Denkbar ist einiges, aber ein flächendeckender Einsatz von Robotern ist für viele Westler kaum vorstellbar, das weiß auch Sankai. In Japan werden Roboter als Helfer und nicht in erster Linie als Bedrohung angesehen. Viele Westler beschleicht aber ein ungutes Gefühl, wenn Roboter zu weit in die Menschenwelt vordringt.
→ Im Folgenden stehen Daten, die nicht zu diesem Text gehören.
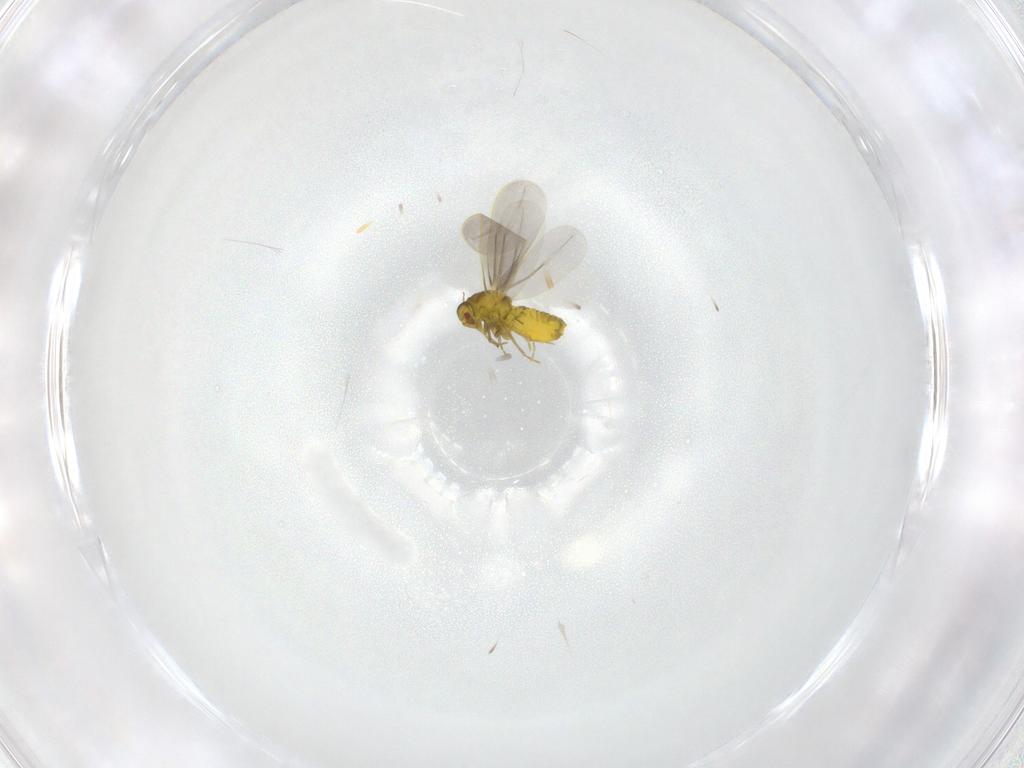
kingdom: Animalia
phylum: Arthropoda
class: Insecta
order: Hemiptera
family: Aleyrodidae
Solange Maschinen in Fabriken arbeiten oder sich aufs Rasenmähen oder Staubsaugen beschränken, halten sich die Vorbehalte in Grenzen. Nehmen die Roboter aber eine menschliche Gestalt an oder beginnen sie dank künstlicher Intelligenz gar eigenständig zu denken, dann lösen sie dank der Filmindustrie bei vielen Menschen große Ängste aus: Roboter können nicht nur Arbeitsplätze vernichten, im schlimmsten Fall könnten sie auch völlig emotionslos töten.

Kulturelle Prägung

Die unterschiedliche Wahrnehmung von Robotern in Ost und West liegt nach Yoshiyuki Sankai möglicherweise an der kulturgeschichtlichen Prägung: Seit jeher löst die Vorstellung, der Mensch könne gottgleich sein künstliches Ebenbild erschaffen, bei den Einen eine große Faszination und bei den Anderen großen Schrecken aus: Schon in der westlichen Antike gab es die Geschichte des Bildhauers Pygmalion, der aus Elfenbein eine Frau schafft, sich in diese verliebt und Glück hat, dass die Gottheit Venus die Figur zum Leben erweckt. Es gibt den Blechmann beim Zauberer von Oz, der ein Herz sucht. Oder Fritz Langs rebellische Roboterfrau Maria in seinem Film Metropolis.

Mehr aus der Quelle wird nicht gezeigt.